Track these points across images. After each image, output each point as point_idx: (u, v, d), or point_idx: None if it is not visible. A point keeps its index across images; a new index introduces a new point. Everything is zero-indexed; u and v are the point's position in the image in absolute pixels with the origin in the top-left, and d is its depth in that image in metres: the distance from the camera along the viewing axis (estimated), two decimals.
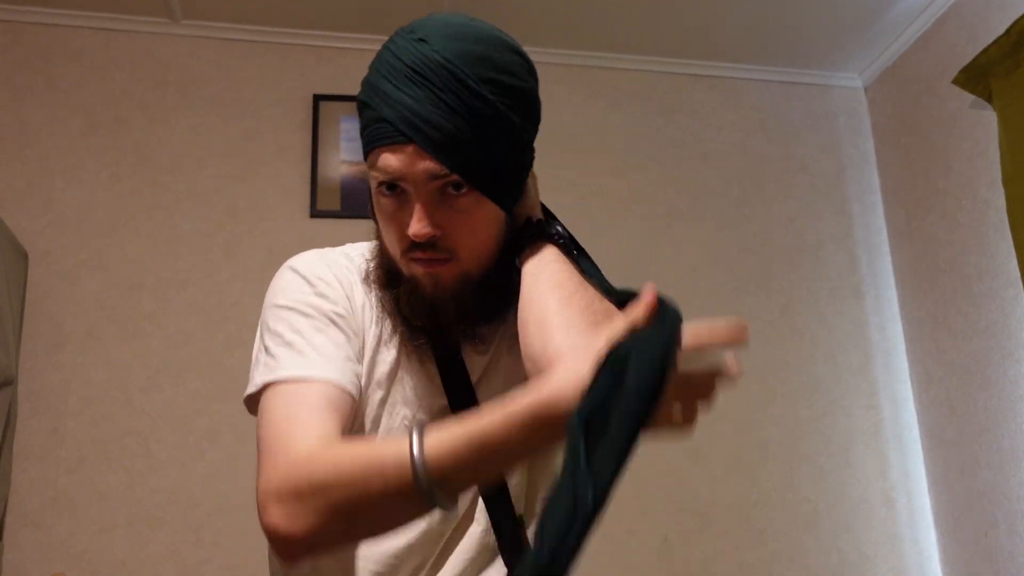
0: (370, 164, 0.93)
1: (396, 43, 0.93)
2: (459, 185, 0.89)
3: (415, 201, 0.89)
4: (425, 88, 0.88)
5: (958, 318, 2.36)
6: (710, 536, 2.37)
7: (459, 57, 0.88)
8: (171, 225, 2.35)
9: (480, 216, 0.92)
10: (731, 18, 2.57)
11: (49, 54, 2.42)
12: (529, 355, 0.87)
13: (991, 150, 2.22)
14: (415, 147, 0.87)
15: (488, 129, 0.89)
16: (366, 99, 0.94)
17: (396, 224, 0.93)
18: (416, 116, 0.87)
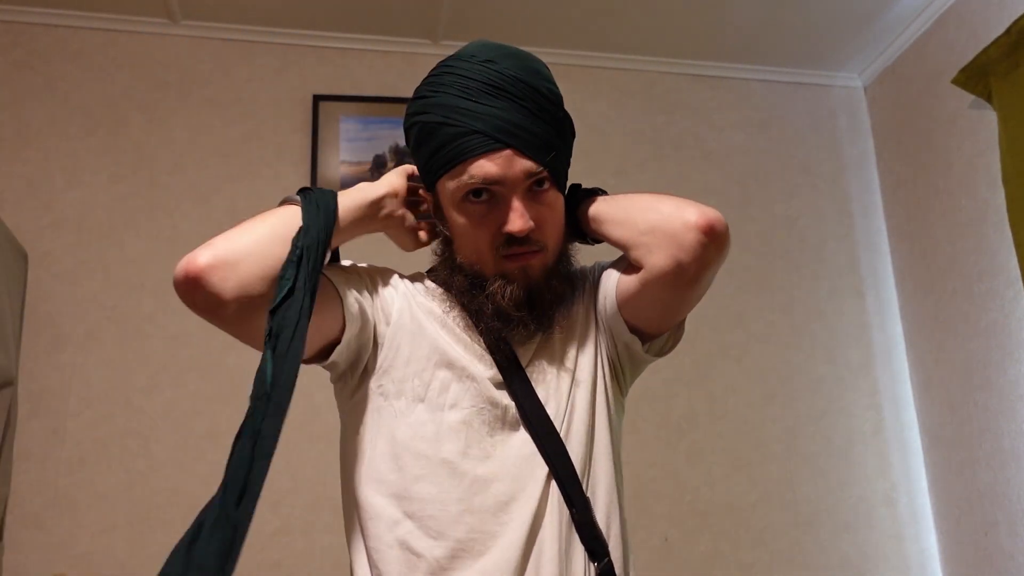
0: (457, 175, 1.01)
1: (459, 67, 1.03)
2: (541, 182, 1.02)
3: (511, 200, 1.00)
4: (507, 100, 1.01)
5: (958, 318, 2.36)
6: (710, 536, 2.37)
7: (526, 72, 1.04)
8: (171, 225, 2.35)
9: (559, 208, 1.06)
10: (731, 18, 2.57)
11: (49, 55, 2.42)
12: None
13: (991, 150, 2.22)
14: (512, 151, 0.99)
15: (560, 129, 1.05)
16: (443, 120, 1.01)
17: (488, 226, 1.02)
18: (508, 123, 1.00)
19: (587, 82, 2.71)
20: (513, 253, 1.03)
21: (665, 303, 1.05)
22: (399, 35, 2.58)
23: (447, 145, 1.01)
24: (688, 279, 0.99)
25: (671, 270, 0.98)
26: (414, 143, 1.07)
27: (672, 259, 0.98)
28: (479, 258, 1.05)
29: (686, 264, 0.98)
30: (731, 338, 2.56)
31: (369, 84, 2.56)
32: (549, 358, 1.08)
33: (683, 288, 1.01)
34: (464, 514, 0.98)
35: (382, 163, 2.49)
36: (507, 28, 2.57)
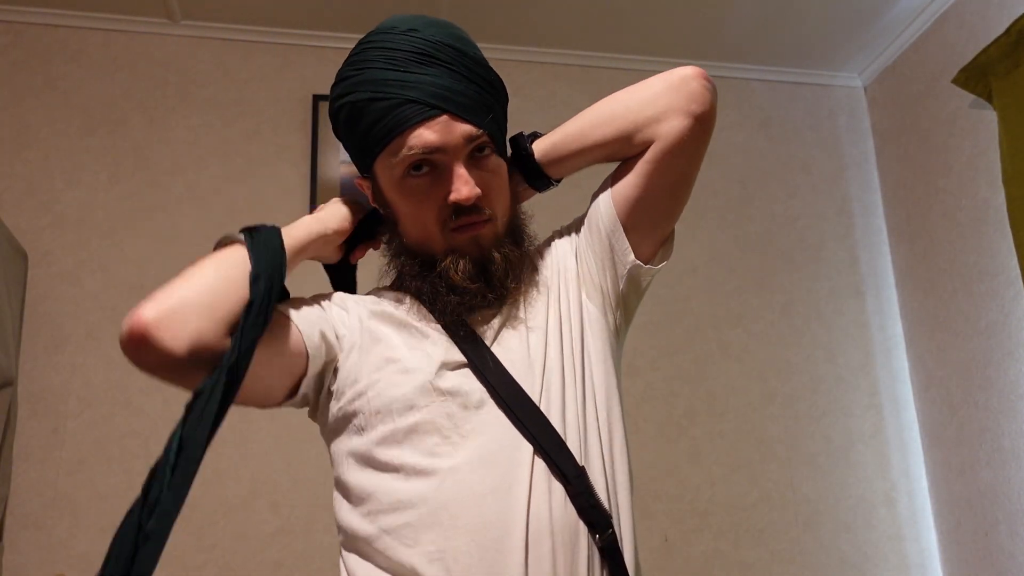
0: (395, 150, 0.96)
1: (380, 40, 1.01)
2: (482, 147, 0.98)
3: (453, 168, 0.95)
4: (437, 66, 0.97)
5: (958, 318, 2.36)
6: (710, 536, 2.37)
7: (451, 37, 1.00)
8: (171, 225, 2.35)
9: (503, 174, 1.03)
10: (731, 18, 2.57)
11: (49, 55, 2.42)
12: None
13: (991, 150, 2.22)
14: (448, 116, 0.95)
15: (492, 92, 1.02)
16: (371, 96, 0.97)
17: (432, 200, 0.97)
18: (442, 88, 0.95)
19: (587, 82, 2.71)
20: (462, 224, 0.98)
21: (675, 181, 1.08)
22: None
23: (381, 120, 0.96)
24: (707, 131, 1.05)
25: (691, 125, 1.03)
26: (344, 126, 1.02)
27: (689, 115, 1.02)
28: (427, 236, 1.00)
29: (704, 114, 1.03)
30: (731, 338, 2.56)
31: None
32: (514, 326, 1.01)
33: (701, 145, 1.06)
34: (440, 516, 0.89)
35: None
36: (507, 28, 2.57)
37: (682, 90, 1.02)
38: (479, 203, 0.97)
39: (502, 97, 1.06)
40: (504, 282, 1.00)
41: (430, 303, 1.01)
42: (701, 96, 1.00)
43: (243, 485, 2.18)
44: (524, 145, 1.07)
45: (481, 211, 0.98)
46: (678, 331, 2.52)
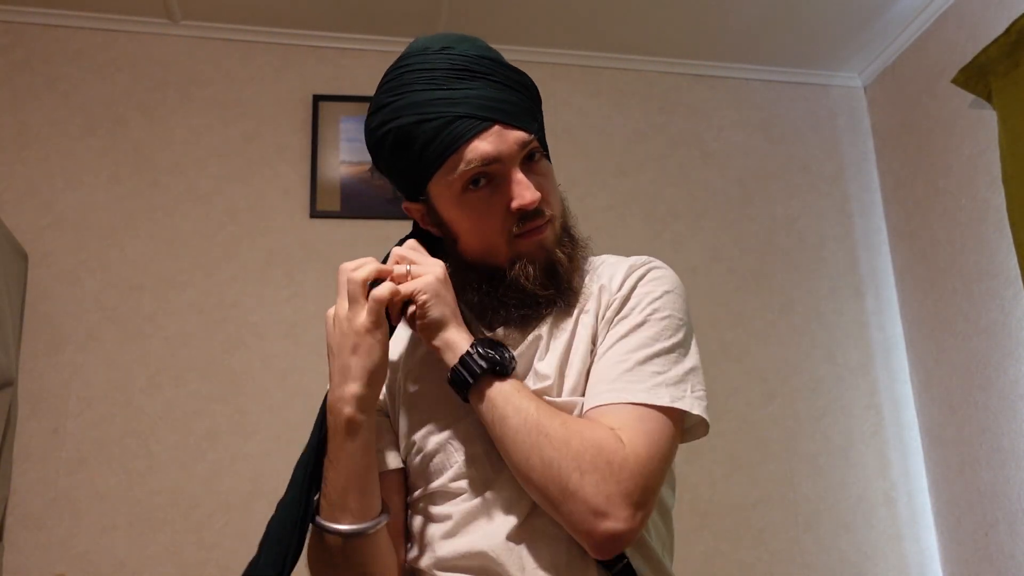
0: (451, 168, 0.97)
1: (417, 62, 0.99)
2: (533, 153, 1.00)
3: (511, 176, 0.97)
4: (478, 79, 0.97)
5: (958, 318, 2.36)
6: (710, 536, 2.37)
7: (483, 50, 1.01)
8: (171, 226, 2.35)
9: (552, 175, 1.05)
10: (731, 18, 2.57)
11: (49, 55, 2.42)
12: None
13: (991, 150, 2.22)
14: (499, 125, 0.96)
15: (532, 97, 1.03)
16: (419, 118, 0.97)
17: (495, 211, 0.98)
18: (488, 99, 0.96)
19: (587, 82, 2.71)
20: (528, 229, 0.99)
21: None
22: (399, 35, 2.58)
23: (433, 140, 0.96)
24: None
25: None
26: (391, 153, 1.01)
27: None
28: (491, 246, 1.00)
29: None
30: (731, 338, 2.56)
31: (369, 84, 2.54)
32: (559, 331, 1.03)
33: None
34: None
35: None
36: (507, 28, 2.57)
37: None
38: (540, 207, 0.99)
39: (540, 100, 1.06)
40: (571, 283, 1.03)
41: (491, 317, 1.04)
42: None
43: (243, 485, 2.18)
44: (476, 367, 0.95)
45: (543, 214, 1.00)
46: None
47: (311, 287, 2.35)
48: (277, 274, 2.36)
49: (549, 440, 0.88)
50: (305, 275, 2.36)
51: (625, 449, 0.89)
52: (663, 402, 0.94)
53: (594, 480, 0.86)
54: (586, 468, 0.87)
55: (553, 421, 0.90)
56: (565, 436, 0.88)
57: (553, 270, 1.00)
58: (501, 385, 0.93)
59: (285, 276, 2.36)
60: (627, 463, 0.88)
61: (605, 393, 0.95)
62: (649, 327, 0.99)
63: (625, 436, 0.90)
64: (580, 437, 0.88)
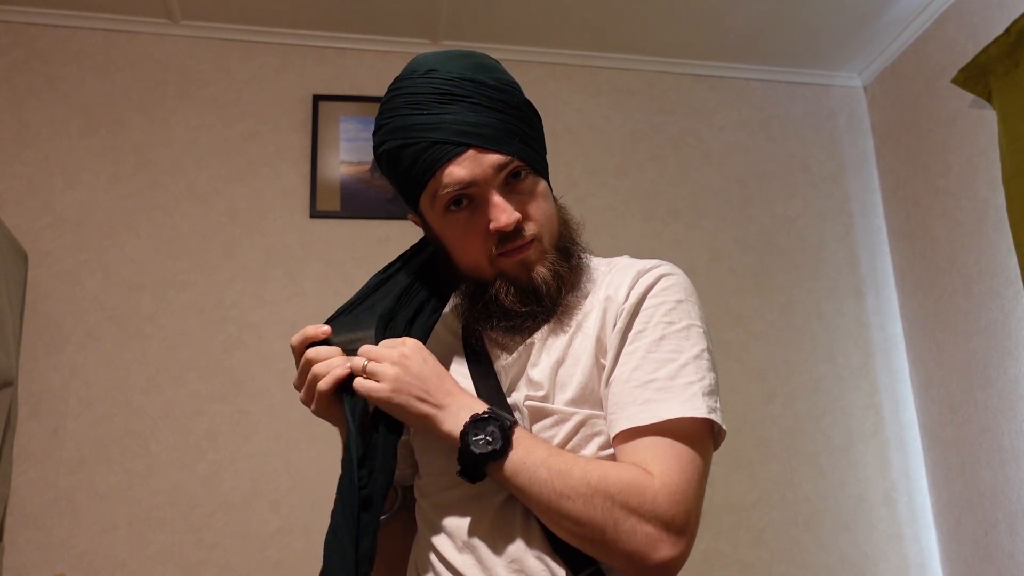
0: (432, 190, 1.00)
1: (405, 86, 1.02)
2: (517, 172, 1.00)
3: (489, 198, 0.99)
4: (457, 103, 0.99)
5: (958, 318, 2.36)
6: (710, 536, 2.37)
7: (469, 70, 1.01)
8: (171, 225, 2.35)
9: (541, 193, 1.04)
10: (732, 18, 2.57)
11: (49, 55, 2.42)
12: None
13: (991, 149, 2.22)
14: (474, 150, 0.98)
15: (519, 116, 1.03)
16: (402, 142, 1.00)
17: (475, 231, 1.01)
18: (464, 124, 0.98)
19: (587, 82, 2.71)
20: (507, 250, 1.00)
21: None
22: (398, 35, 2.58)
23: (414, 164, 1.00)
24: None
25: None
26: (387, 172, 1.06)
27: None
28: (476, 264, 1.03)
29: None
30: (731, 338, 2.56)
31: (369, 84, 2.56)
32: (556, 339, 1.03)
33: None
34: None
35: None
36: (506, 28, 2.57)
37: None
38: (520, 226, 1.00)
39: (529, 117, 1.05)
40: (556, 298, 1.03)
41: (481, 328, 1.07)
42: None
43: (243, 485, 2.18)
44: (477, 453, 0.93)
45: (523, 234, 1.01)
46: None
47: (311, 287, 2.35)
48: (277, 274, 2.36)
49: (573, 503, 0.89)
50: (305, 275, 2.36)
51: (655, 482, 0.90)
52: (700, 413, 0.93)
53: (629, 526, 0.88)
54: (619, 517, 0.88)
55: (570, 481, 0.90)
56: (588, 494, 0.89)
57: (534, 288, 1.01)
58: (509, 464, 0.92)
59: (285, 276, 2.36)
60: (659, 496, 0.89)
61: (638, 415, 0.94)
62: (670, 340, 0.99)
63: (655, 468, 0.91)
64: (605, 493, 0.89)
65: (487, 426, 0.92)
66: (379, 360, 0.96)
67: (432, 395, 0.95)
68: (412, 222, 1.12)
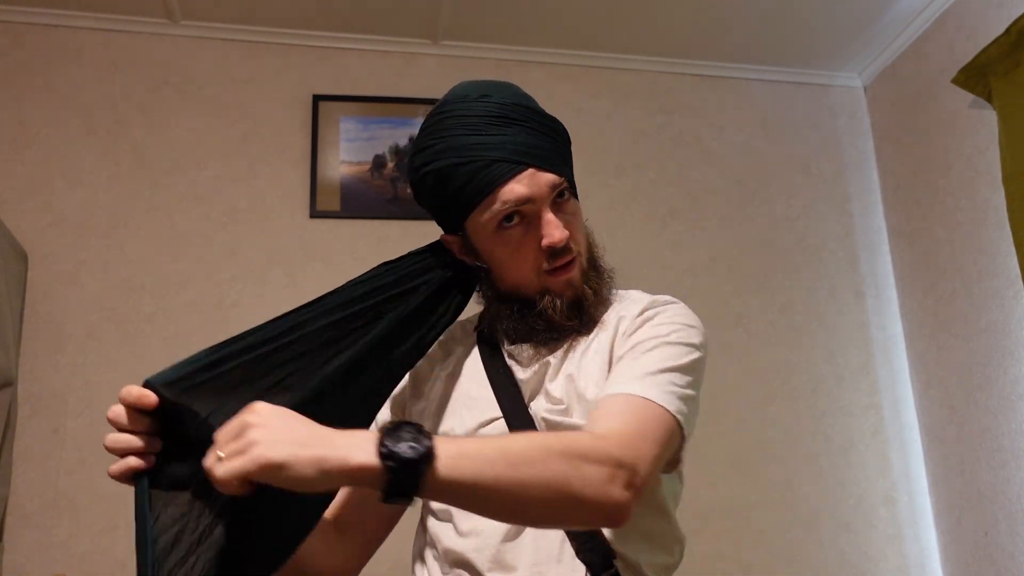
0: (487, 206, 1.04)
1: (456, 109, 1.07)
2: (563, 193, 1.07)
3: (542, 215, 1.05)
4: (513, 125, 1.06)
5: (958, 318, 2.36)
6: (710, 536, 2.36)
7: (519, 97, 1.10)
8: (171, 226, 2.35)
9: (580, 214, 1.12)
10: (732, 18, 2.57)
11: (49, 55, 2.42)
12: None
13: (991, 150, 2.22)
14: (532, 169, 1.04)
15: (562, 141, 1.12)
16: (457, 161, 1.04)
17: (527, 246, 1.06)
18: (522, 145, 1.05)
19: (587, 82, 2.71)
20: (557, 266, 1.07)
21: None
22: (399, 35, 2.58)
23: (470, 181, 1.04)
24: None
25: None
26: (430, 192, 1.09)
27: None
28: (523, 279, 1.08)
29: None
30: (731, 338, 2.56)
31: (369, 84, 2.56)
32: (571, 356, 1.10)
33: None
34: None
35: (382, 163, 2.49)
36: (507, 28, 2.57)
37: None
38: (569, 244, 1.07)
39: (569, 143, 1.14)
40: (594, 315, 1.11)
41: (514, 338, 1.12)
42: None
43: None
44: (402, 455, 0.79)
45: (571, 250, 1.07)
46: None
47: (311, 287, 2.33)
48: (277, 274, 2.36)
49: (532, 468, 0.83)
50: (305, 275, 2.36)
51: (608, 435, 0.91)
52: (671, 408, 0.98)
53: (590, 471, 0.85)
54: (579, 465, 0.85)
55: (521, 450, 0.85)
56: (543, 456, 0.85)
57: (579, 304, 1.09)
58: (445, 461, 0.79)
59: (285, 276, 2.36)
60: (609, 441, 0.89)
61: (622, 387, 0.99)
62: (668, 348, 1.06)
63: (616, 422, 0.93)
64: (558, 448, 0.86)
65: (400, 432, 0.79)
66: (229, 439, 0.79)
67: (313, 437, 0.78)
68: (445, 243, 1.14)
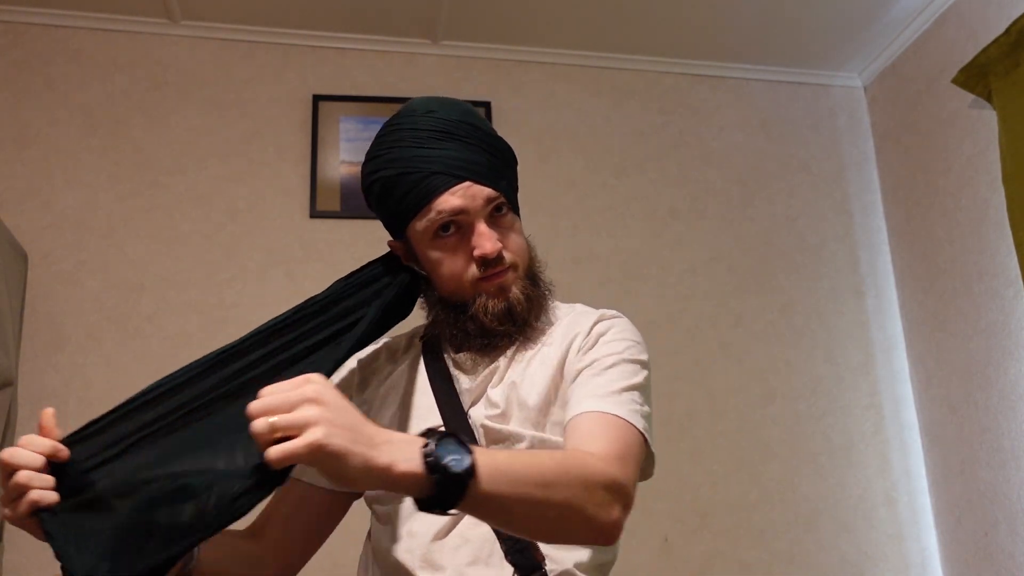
0: (425, 215, 1.10)
1: (405, 122, 1.13)
2: (500, 207, 1.13)
3: (476, 227, 1.10)
4: (455, 140, 1.11)
5: (958, 318, 2.36)
6: (710, 536, 2.37)
7: (465, 114, 1.14)
8: (171, 226, 2.35)
9: (518, 229, 1.17)
10: (731, 18, 2.57)
11: (48, 55, 2.42)
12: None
13: (991, 149, 2.22)
14: (469, 182, 1.09)
15: (503, 159, 1.16)
16: (401, 171, 1.11)
17: (460, 255, 1.11)
18: (461, 159, 1.10)
19: (587, 82, 2.71)
20: (487, 276, 1.11)
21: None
22: (399, 35, 2.58)
23: (411, 191, 1.10)
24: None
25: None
26: (377, 198, 1.16)
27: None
28: (458, 286, 1.13)
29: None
30: (731, 338, 2.56)
31: (369, 84, 2.56)
32: (519, 364, 1.14)
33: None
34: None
35: None
36: (507, 28, 2.57)
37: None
38: (501, 255, 1.11)
39: (512, 162, 1.19)
40: (527, 319, 1.14)
41: (456, 345, 1.16)
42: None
43: None
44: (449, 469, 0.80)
45: (503, 261, 1.11)
46: (678, 331, 2.52)
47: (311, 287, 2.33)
48: (277, 274, 2.36)
49: (555, 491, 0.87)
50: (305, 275, 2.36)
51: (597, 454, 0.96)
52: (639, 426, 1.05)
53: (599, 496, 0.91)
54: (591, 489, 0.91)
55: (544, 469, 0.88)
56: (565, 478, 0.89)
57: (510, 309, 1.12)
58: (485, 473, 0.81)
59: (285, 276, 2.36)
60: (605, 463, 0.95)
61: (593, 406, 1.04)
62: (626, 365, 1.10)
63: (598, 443, 0.98)
64: (575, 471, 0.91)
65: (447, 443, 0.80)
66: (286, 408, 0.75)
67: (362, 432, 0.77)
68: (391, 247, 1.21)
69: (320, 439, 0.73)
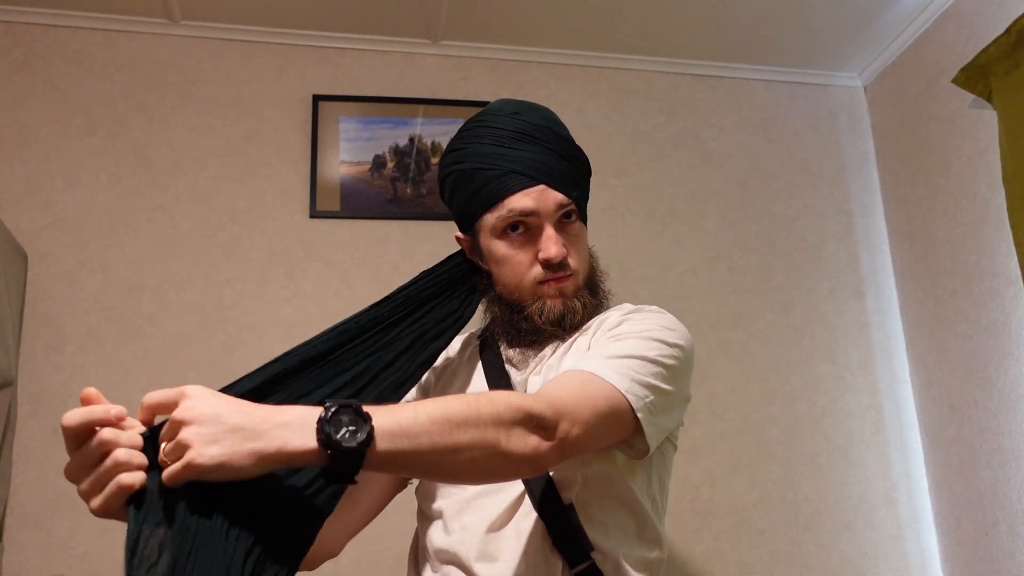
0: (496, 210, 1.14)
1: (489, 120, 1.17)
2: (569, 215, 1.16)
3: (544, 230, 1.13)
4: (536, 144, 1.15)
5: (958, 318, 2.36)
6: (710, 536, 2.37)
7: (549, 121, 1.19)
8: (171, 226, 2.35)
9: (584, 239, 1.21)
10: (731, 18, 2.57)
11: (48, 55, 2.42)
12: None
13: (991, 150, 2.22)
14: (544, 186, 1.13)
15: (580, 169, 1.20)
16: (479, 166, 1.15)
17: (526, 255, 1.15)
18: (540, 163, 1.14)
19: (587, 82, 2.71)
20: (548, 279, 1.15)
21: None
22: (399, 35, 2.58)
23: (486, 186, 1.14)
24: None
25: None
26: (451, 189, 1.20)
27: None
28: (518, 285, 1.16)
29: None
30: (731, 338, 2.55)
31: (369, 84, 2.56)
32: (556, 354, 1.17)
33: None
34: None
35: (382, 163, 2.49)
36: (507, 28, 2.57)
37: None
38: (565, 261, 1.15)
39: (588, 172, 1.23)
40: (577, 327, 1.17)
41: (509, 341, 1.20)
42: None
43: None
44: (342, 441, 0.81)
45: (566, 267, 1.15)
46: None
47: (311, 287, 2.35)
48: (277, 274, 2.36)
49: (465, 431, 0.87)
50: (305, 275, 2.36)
51: (524, 394, 0.97)
52: (621, 387, 0.99)
53: (516, 431, 0.90)
54: (507, 421, 0.89)
55: (454, 412, 0.88)
56: (475, 417, 0.88)
57: (564, 315, 1.16)
58: (384, 436, 0.82)
59: (285, 276, 2.36)
60: (539, 400, 0.93)
61: (577, 365, 1.03)
62: (638, 340, 1.07)
63: (545, 390, 0.98)
64: (488, 409, 0.89)
65: (340, 416, 0.81)
66: (169, 435, 0.82)
67: (247, 425, 0.80)
68: (458, 240, 1.25)
69: (193, 459, 0.79)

__________________________________________________

Task item: Leave the pictures aside. Set down exactly the lines from the one with "69: (320, 439, 0.73)" through the final line of the listing above.

Solution:
69: (320, 439, 0.73)
0: (496, 210, 1.14)
1: (489, 120, 1.17)
2: (569, 215, 1.16)
3: (544, 230, 1.13)
4: (536, 144, 1.15)
5: (958, 318, 2.36)
6: (710, 536, 2.37)
7: (549, 121, 1.19)
8: (171, 226, 2.35)
9: (584, 239, 1.21)
10: (731, 18, 2.57)
11: (48, 55, 2.42)
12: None
13: (991, 150, 2.22)
14: (544, 186, 1.13)
15: (580, 169, 1.20)
16: (479, 166, 1.15)
17: (526, 255, 1.15)
18: (540, 163, 1.14)
19: (587, 82, 2.71)
20: (548, 279, 1.15)
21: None
22: (399, 35, 2.58)
23: (486, 186, 1.14)
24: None
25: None
26: (451, 189, 1.20)
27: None
28: (518, 285, 1.16)
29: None
30: (731, 338, 2.55)
31: (369, 84, 2.56)
32: (556, 354, 1.17)
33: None
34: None
35: (382, 163, 2.49)
36: (507, 28, 2.57)
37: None
38: (565, 261, 1.15)
39: (588, 172, 1.23)
40: (577, 327, 1.17)
41: (509, 341, 1.20)
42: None
43: None
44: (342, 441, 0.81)
45: (566, 267, 1.15)
46: None
47: (311, 287, 2.35)
48: (277, 274, 2.36)
49: (465, 431, 0.87)
50: (305, 275, 2.36)
51: (524, 394, 0.97)
52: (621, 387, 0.99)
53: (516, 431, 0.90)
54: (507, 421, 0.89)
55: (454, 412, 0.88)
56: (475, 417, 0.88)
57: (564, 315, 1.16)
58: (384, 436, 0.82)
59: (285, 276, 2.36)
60: (539, 400, 0.93)
61: (577, 365, 1.03)
62: (638, 340, 1.07)
63: (545, 390, 0.98)
64: (488, 409, 0.89)
65: (340, 416, 0.81)
66: (169, 435, 0.82)
67: (247, 425, 0.80)
68: (458, 240, 1.25)
69: (193, 459, 0.79)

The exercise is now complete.